4. If within the periods specified in paragraph 3 of this Article, the necessary appointments have been made, in the absence of other agreement, either Contracting Party may request the International Court of Justice to make the necessary appointment. If the President of the International Court of Justice is a national of either Contracting Party or is otherwise unable to discharge the said function, make the necessary appointments will be offered to the deputy chairman of the International Court of Justice. If the deputy chairman of the International Court of Justice is also a national of either Contracting Party or is otherwise unable to

Discharging the said function, make the necessary appointments will be offered next in seniority of the member of the International Court of Justice who is not a national of either Contracting Party.

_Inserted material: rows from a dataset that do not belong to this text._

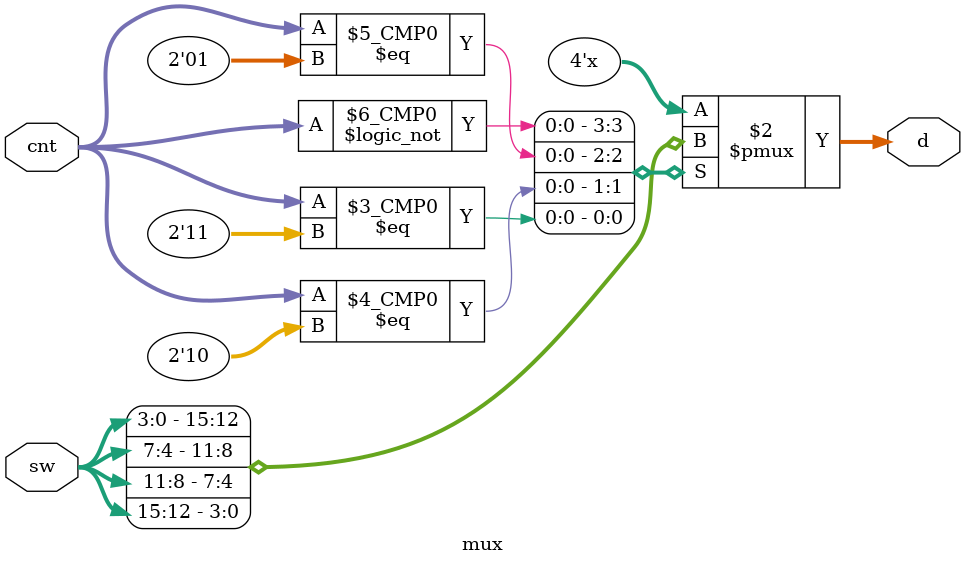
<source format=v>
`timescale 1ns / 1ps


module mux (
    input [1:0] cnt,
    input [15:0] sw,
    output reg [3:0] d
);
always @(*) begin
    case (cnt)
        2'b00: d = sw[3:0]; 
        2'b01: d = sw[7:4];
        2'b10: d = sw[11:8];
        2'b11: d = sw[15:12];
        default: d = 0;
    endcase
end 
endmodule
</source>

5. The arbitral tribunal shall render its decision by majority vote. This decision will be final and binding on both Contracting Parties. Each Contracting Party shall bear the expenses related to the activities of its own member of the court and its representation in the arbitration proceedings; costs associated with the chairman of the court activity, and other expenses will be borne by the Contracting Parties in equal shares. However, the Court may in its decision that one of the Contracting Parties shall bear a larger share of spending, and that decision will be binding on both Contracting Parties. The arbitral tribunal shall determine its own procedure.

Article 12. Consultations

The Contracting Parties shall at the request of any of them, shall hold consultations on matters relating to the interpretation or application of this Agreement.

Article 13. Application of the Agreement

This Agreement shall apply to all investments made by investors of one Contracting Party on the territory of another Contracting Party since 1 January 1992.

Article 14. Entry Into Force and Duration of the Agreement

1. Each Contracting Party shall notify the other Contracting Party of the completion of internal procedures necessary for the entry into force of this Agreement. This Agreement shall enter into force from the date of receipt of the last of the two notifications.

2. This Agreement shall remain in force for fifteen years. After this period, it shall remain in force until the expiration of twelve months from the date when one of the Contracting Parties shall notify the other Contracting Party of its intention to terminate this Agreement.

3. This Agreement may be amended by mutual written consent of the Contracting Parties. Any amendment shall enter into force after each Contracting Party shall notify the other Contracting Party of the fulfillment of all internal procedures necessary for the entry into force of such amendment.

4. With respect to investments made prior to the date of termination of this Agreement and covered by its action, all other provisions of this Agreement shall remain in force for a period of fifteen years from that date

Conclusion

Done in Moscow on 16 April 1999 in two copies, each in the Russian and Tajik languages, both texts being equally authentic.